**Task directions**
Below are records that should be duplicated exactly, with no image retained.

Dataset section start

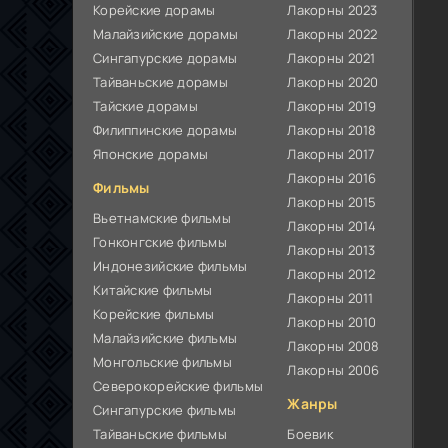
Корейские дорамы
Лакорны 2023
Малайзийские дорамы
Лакорны 2022
Сингапурские дорамы
Лакорны 2021
Тайваньские дорамы
Лакорны 2020
Тайские дорамы
Лакорны 2019
Филиппинские дорамы
Лакорны 2018
Японские дорамы
Лакорны 2017
Лакорны 2016
Фильмы
Лакорны 2015
Вьетнамские фильмы
Лакорны 2014
Гонконгские фильмы
Лакорны 2013
Индонезийские фильмы
Лакорны 2012
Китайские фильмы
Лакорны 2011
Корейские фильмы
Лакорны 2010
Малайзийские фильмы
Лакорны 2008
Монгольские фильмы
Лакорны 2006
Северокорейские фильмы
Жанры
Сингапурские фильмы
Тайваньские фильмы
Боевик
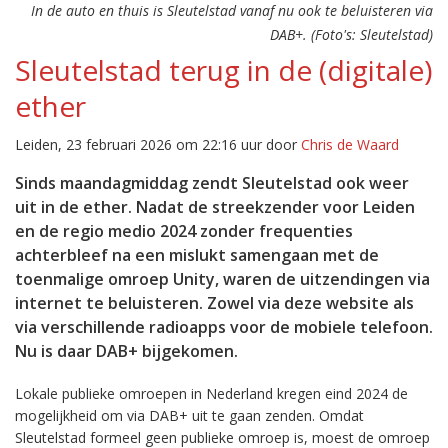
In de auto en thuis is Sleutelstad vanaf nu ook te beluisteren via
DAB+. (Foto's: Sleutelstad)
Sleutelstad terug in de (digitale)
ether
Leiden, 23 februari 2026 om 22:16 uur door
Chris de Waard
Sinds maandagmiddag zendt Sleutelstad ook weer
uit in de ether. Nadat de streekzender voor Leiden
en de regio medio 2024 zonder frequenties
achterbleef na een mislukt samengaan met de
toenmalige omroep Unity, waren de uitzendingen via
internet te beluisteren. Zowel via deze website als
via verschillende radioapps voor de mobiele telefoon.
Nu is daar DAB+ bijgekomen.
Lokale publieke omroepen in Nederland kregen eind 2024 de
mogelijkheid om via DAB+ uit te gaan zenden. Omdat
Sleutelstad formeel geen publieke omroep is, moest de omroep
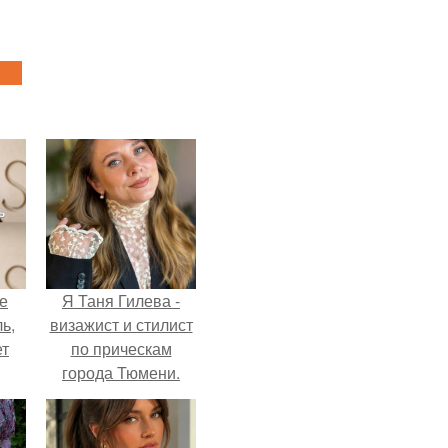
не
Я Таня Гилева -
ь,
визажист и стилист
ет
по прическам
города Тюмени.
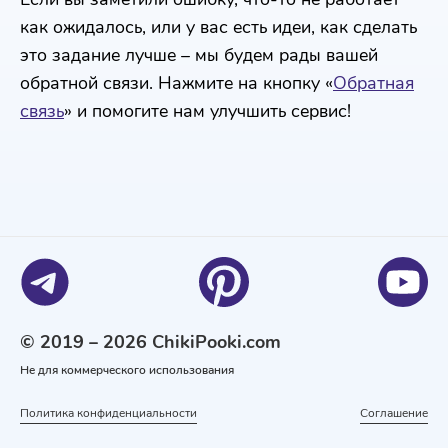
как ожидалось, или у вас есть идеи, как сделать
это задание лучше – мы будем рады вашей
обратной связи. Нажмите на кнопку «
Обратная
связь
» и помогите нам улучшить сервис!
© 2019 – 2026 ChikiPooki.com
Не для коммерческого использования
Политика конфиденциальности
Соглашение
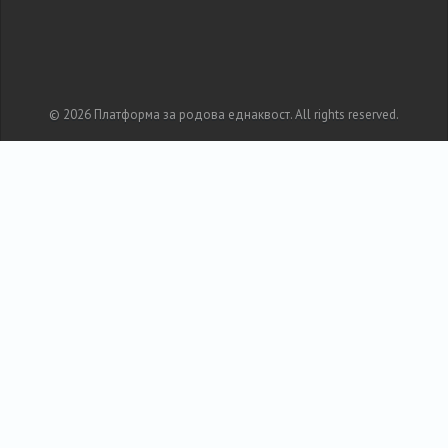
© 2026 Платформа за родова еднаквост. All rights reserved.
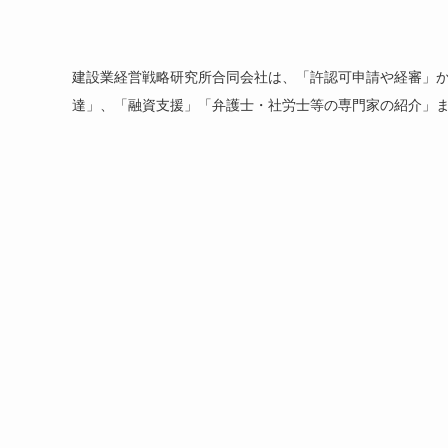
建設業経営戦略研究所合同会社は、「許認可申請や経審」
達」、「融資支援」「弁護士・社労士等の専門家の紹介」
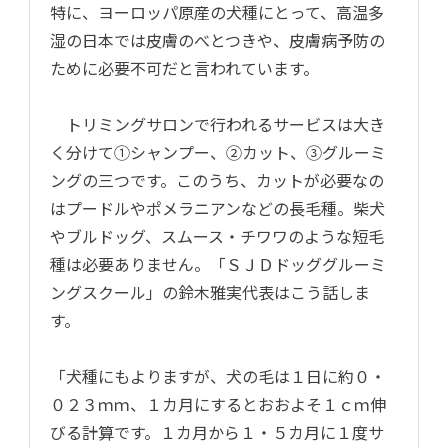
特に、ヨーロッパ原産の犬種にとって、高温多
湿の日本では皮膚のべとつきや、皮膚病予防の
ために必要不可だと言われています。
トリミングサロンで行われるサービスは大き
く分けて①シャンプー、②カット、③グルーミ
ングの三つです。このうち、カットが必要なの
はプードルやポメラニアンなどの長毛種。柴犬
やブルドッグ、スムース・チワワのような短毛
種は必要ありません。「ＳＪＤドッググルーミ
ングスクール」の鈴木雅実代表はこう話しま
す。
「犬種にもよりますが、犬の毛は１日に約０・
０２３ｍｍ、１カ月にするとおおよそ１ｃｍ伸
びる計算です。１カ月から１・５カ月に１度サ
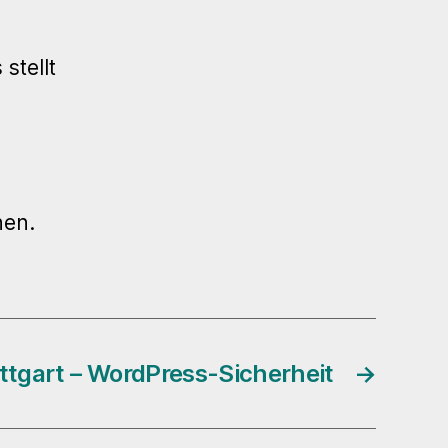
stellt
nen.
ttgart – WordPress-Sicherheit
→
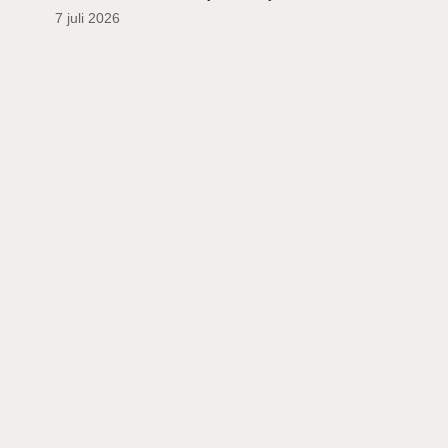
7 juli 2026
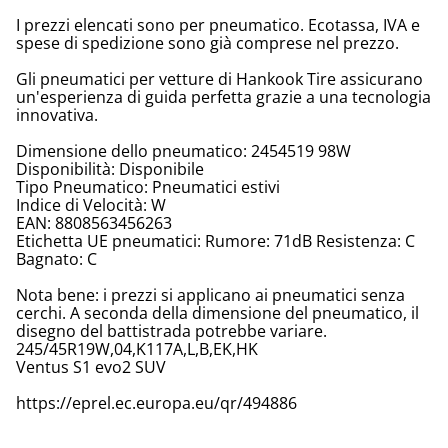
I prezzi elencati sono per pneumatico. Ecotassa, IVA e
spese di spedizione sono già comprese nel prezzo.
Gli pneumatici per vetture di Hankook Tire assicurano
un'esperienza di guida perfetta grazie a una tecnologia
innovativa.
Dimensione dello pneumatico: 2454519 98W
Disponibilità: Disponibile
Tipo Pneumatico: Pneumatici estivi
Indice di Velocità: W
EAN: 8808563456263
Etichetta UE pneumatici: Rumore: 71dB Resistenza: C
Bagnato: C
Nota bene: i prezzi si applicano ai pneumatici senza
cerchi. A seconda della dimensione del pneumatico, il
disegno del battistrada potrebbe variare.
245/45R19W,04,K117A,L,B,EK,HK
Ventus S1 evo2 SUV
https://eprel.ec.europa.eu/qr/494886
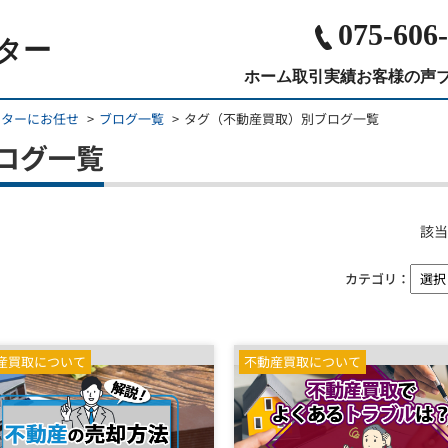
075-606
ター
ホーム
取引実績
お客様の声
ンターにお任せ
ブログ一覧
タグ（不動産買取）別ブログ一覧
ログ一覧
該当
カテゴリ：
産買取について
不動産買取について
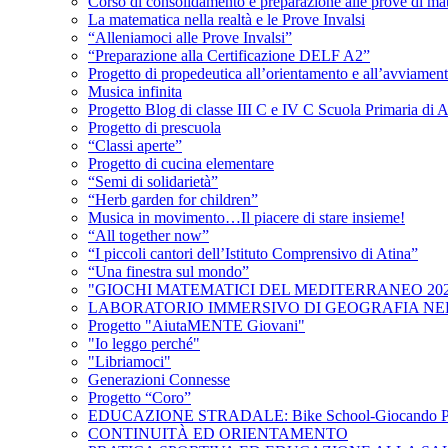
Corso di consolidamento e preparazione alle prove di matem
La matematica nella realtà e le Prove Invalsi
“Alleniamoci alle Prove Invalsi”
“Preparazione alla Certificazione DELF A2”
Progetto di propedeutica all’orientamento e all’avviament
Musica infinita
Progetto Blog di classe III C e IV C Scuola Primaria di A
Progetto di prescuola
“Classi aperte”
Progetto di cucina elementare
“Semi di solidarietà”
“Herb garden for children”
Musica in movimento…Il piacere di stare insieme!
“All together now”
“I piccoli cantori dell’Istituto Comprensivo di Atina”
“Una finestra sul mondo”
"GIOCHI MATEMATICI DEL MEDITERRANEO 202
LABORATORIO IMMERSIVO DI GEOGRAFIA NE
Progetto "AiutaMENTE Giovani"
"Io leggo perché"
"Libriamoci"
Generazioni Connesse
Progetto “Coro”
EDUCAZIONE STRADALE: Bike School-Giocando P
CONTINUITÀ ED ORIENTAMENTO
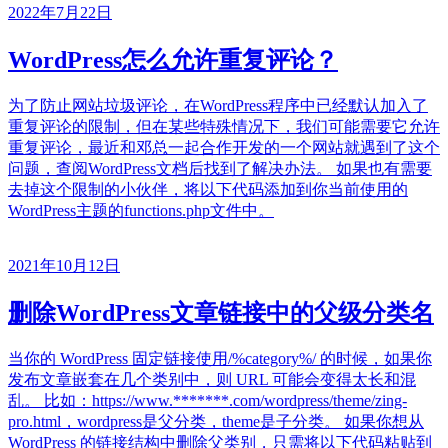
2022年7月22日
WordPress怎么允许重复评论？
为了防止网站垃圾评论，在WordPress程序中已经默认加入了
重复评论的限制，但在某些特殊情况下，我们可能需要它允许
重复评论，最近和邓总一起合作开发的一个网站就遇到了这个
问题，查阅WordPress文档后找到了解决办法。 如果也有需要
去掉这个限制的小伙伴，将以下代码添加到你当前使用的
WordPress主题的functions.php文件中。
2021年10月12日
删除WordPress文章链接中的父级分类名
当你的 WordPress 固定链接使用/%category%/ 的时候，如果你
发布文章嵌套在几个类别中，则 URL 可能会变得太长和混
乱。 比如：https://www.*******.com/wordpress/theme/zing-
pro.html，wordpress是父分类，theme是子分类。 如果你想从
WordPress 的链接结构中删除父类别，只需将以下代码粘贴到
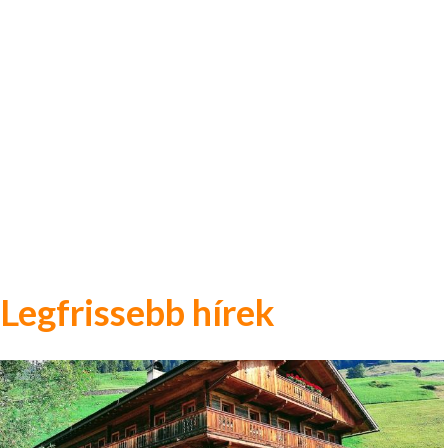
Legfrissebb hírek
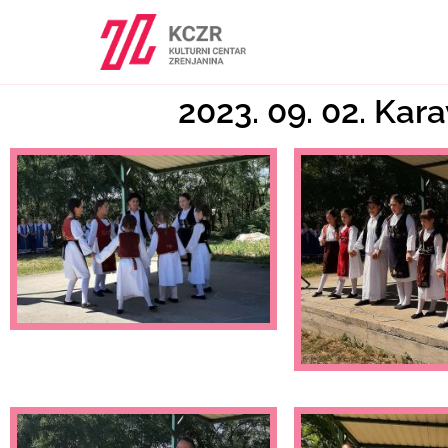
2023. 09. 02. Kar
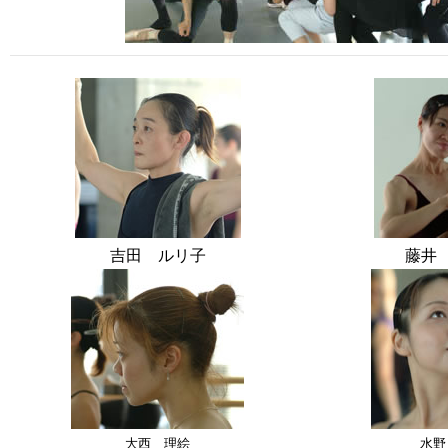
吉田 ルリ子
藤井
大西 理絵
水野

Dataset section end

**Worked solution**
Корейские дорамы
Лакорны 2023
Малайзийские дорамы
Лакорны 2022
Сингапурские дорамы
Лакорны 2021
Тайваньские дорамы
Лакорны 2020
Тайские дорамы
Лакорны 2019
Филиппинские дорамы
Лакорны 2018
Японские дорамы
Лакорны 2017
Лакорны 2016
Фильмы
Лакорны 2015
Вьетнамские фильмы
Лакорны 2014
Гонконгские фильмы
Лакорны 2013
Индонезийские фильмы
Лакорны 2012
Китайские фильмы
Лакорны 2011
Корейские фильмы
Лакорны 2010
Малайзийские фильмы
Лакорны 2008
Монгольские фильмы
Лакорны 2006
Северокорейские фильмы
Жанры
Сингапурские фильмы
Тайваньские фильмы
Боевик
In de auto en thuis is Sleutelstad vanaf nu ook te beluisteren via
DAB+. (Foto's: Sleutelstad)
Sleutelstad terug in de (digitale)
ether
Leiden, 23 februari 2026 om 22:16 uur door
Chris de Waard
Sinds maandagmiddag zendt Sleutelstad ook weer
uit in de ether. Nadat de streekzender voor Leiden
en de regio medio 2024 zonder frequenties
achterbleef na een mislukt samengaan met de
toenmalige omroep Unity, waren de uitzendingen via
internet te beluisteren. Zowel via deze website als
via verschillende radioapps voor de mobiele telefoon.
Nu is daar DAB+ bijgekomen.
Lokale publieke omroepen in Nederland kregen eind 2024 de
mogelijkheid om via DAB+ uit te gaan zenden. Omdat
Sleutelstad formeel geen publieke omroep is, moest de omroep
не
Я Таня Гилева -
ь,
визажист и стилист
ет
по прическам
города Тюмени.
как ожидалось, или у вас есть идеи, как сделать
это задание лучше – мы будем рады вашей
обратной связи. Нажмите на кнопку «
Обратная
связь
» и помогите нам улучшить сервис!
© 2019 – 2026 ChikiPooki.com
Не для коммерческого использования
Политика конфиденциальности
Соглашение
© 2026 Платформа за родова еднаквост. All rights reserved.
建設業経営戦略研究所合同会社は、「許認可申請や経審」
達」、「融資支援」「弁護士・社労士等の専門家の紹介」
特に、ヨーロッパ原産の犬種にとって、高温多
湿の日本では皮膚のべとつきや、皮膚病予防の
ために必要不可だと言われています。
トリミングサロンで行われるサービスは大き
く分けて①シャンプー、②カット、③グルーミ
ングの三つです。このうち、カットが必要なの
はプードルやポメラニアンなどの長毛種。柴犬
やブルドッグ、スムース・チワワのような短毛
種は必要ありません。「ＳＪＤドッググルーミ
ングスクール」の鈴木雅実代表はこう話しま
す。
「犬種にもよりますが、犬の毛は１日に約０・
０２３ｍｍ、１カ月にするとおおよそ１ｃｍ伸
びる計算です。１カ月から１・５カ月に１度サ
stellt
nen.
ttgart – WordPress-Sicherheit
→
7 juli 2026
I prezzi elencati sono per pneumatico. Ecotassa, IVA e
spese di spedizione sono già comprese nel prezzo.
Gli pneumatici per vetture di Hankook Tire assicurano
un'esperienza di guida perfetta grazie a una tecnologia
innovativa.
Dimensione dello pneumatico: 2454519 98W
Disponibilità: Disponibile
Tipo Pneumatico: Pneumatici estivi
Indice di Velocità: W
EAN: 8808563456263
Etichetta UE pneumatici: Rumore: 71dB Resistenza: C
Bagnato: C
Nota bene: i prezzi si applicano ai pneumatici senza
cerchi. A seconda della dimensione del pneumatico, il
disegno del battistrada potrebbe variare.
245/45R19W,04,K117A,L,B,EK,HK
Ventus S1 evo2 SUV
https://eprel.ec.europa.eu/qr/494886
075-606
ター
ホーム
取引実績
お客様の声
ンターにお任せ
ブログ一覧
タグ（不動産買取）別ブログ一覧
ログ一覧
該当
カテゴリ：
産買取について
不動産買取について
Corso di consolidamento e preparazione alle prove di matem
La matematica nella realtà e le Prove Invalsi
“Alleniamoci alle Prove Invalsi”
“Preparazione alla Certificazione DELF A2”
Progetto di propedeutica all’orientamento e all’avviament
Musica infinita
Progetto Blog di classe III C e IV C Scuola Primaria di A
Progetto di prescuola
“Classi aperte”
Progetto di cucina elementare
“Semi di solidarietà”
“Herb garden for children”
Musica in movimento…Il piacere di stare insieme!
“All together now”
“I piccoli cantori dell’Istituto Comprensivo di Atina”
“Una finestra sul mondo”
"GIOCHI MATEMATICI DEL MEDITERRANEO 202
LABORATORIO IMMERSIVO DI GEOGRAFIA NE
Progetto "AiutaMENTE Giovani"
"Io leggo perché"
"Libriamoci"
Generazioni Connesse
Progetto “Coro”
EDUCAZIONE STRADALE: Bike School-Giocando P
CONTINUITÀ ED ORIENTAMENTO
2022年7月22日
WordPress怎么允许重复评论？
为了防止网站垃圾评论，在WordPress程序中已经默认加入了
重复评论的限制，但在某些特殊情况下，我们可能需要它允许
重复评论，最近和邓总一起合作开发的一个网站就遇到了这个
问题，查阅WordPress文档后找到了解决办法。 如果也有需要
去掉这个限制的小伙伴，将以下代码添加到你当前使用的
WordPress主题的functions.php文件中。
2021年10月12日
删除WordPress文章链接中的父级分类名
当你的 WordPress 固定链接使用/%category%/ 的时候，如果你
发布文章嵌套在几个类别中，则 URL 可能会变得太长和混
乱。 比如：https://www.*******.com/wordpress/theme/zing-
pro.html，wordpress是父分类，theme是子分类。 如果你想从
WordPress 的链接结构中删除父类别，只需将以下代码粘贴到
Legfrissebb hírek
2023. 09. 02. Kar
吉田 ルリ子
藤井
大西 理絵
水野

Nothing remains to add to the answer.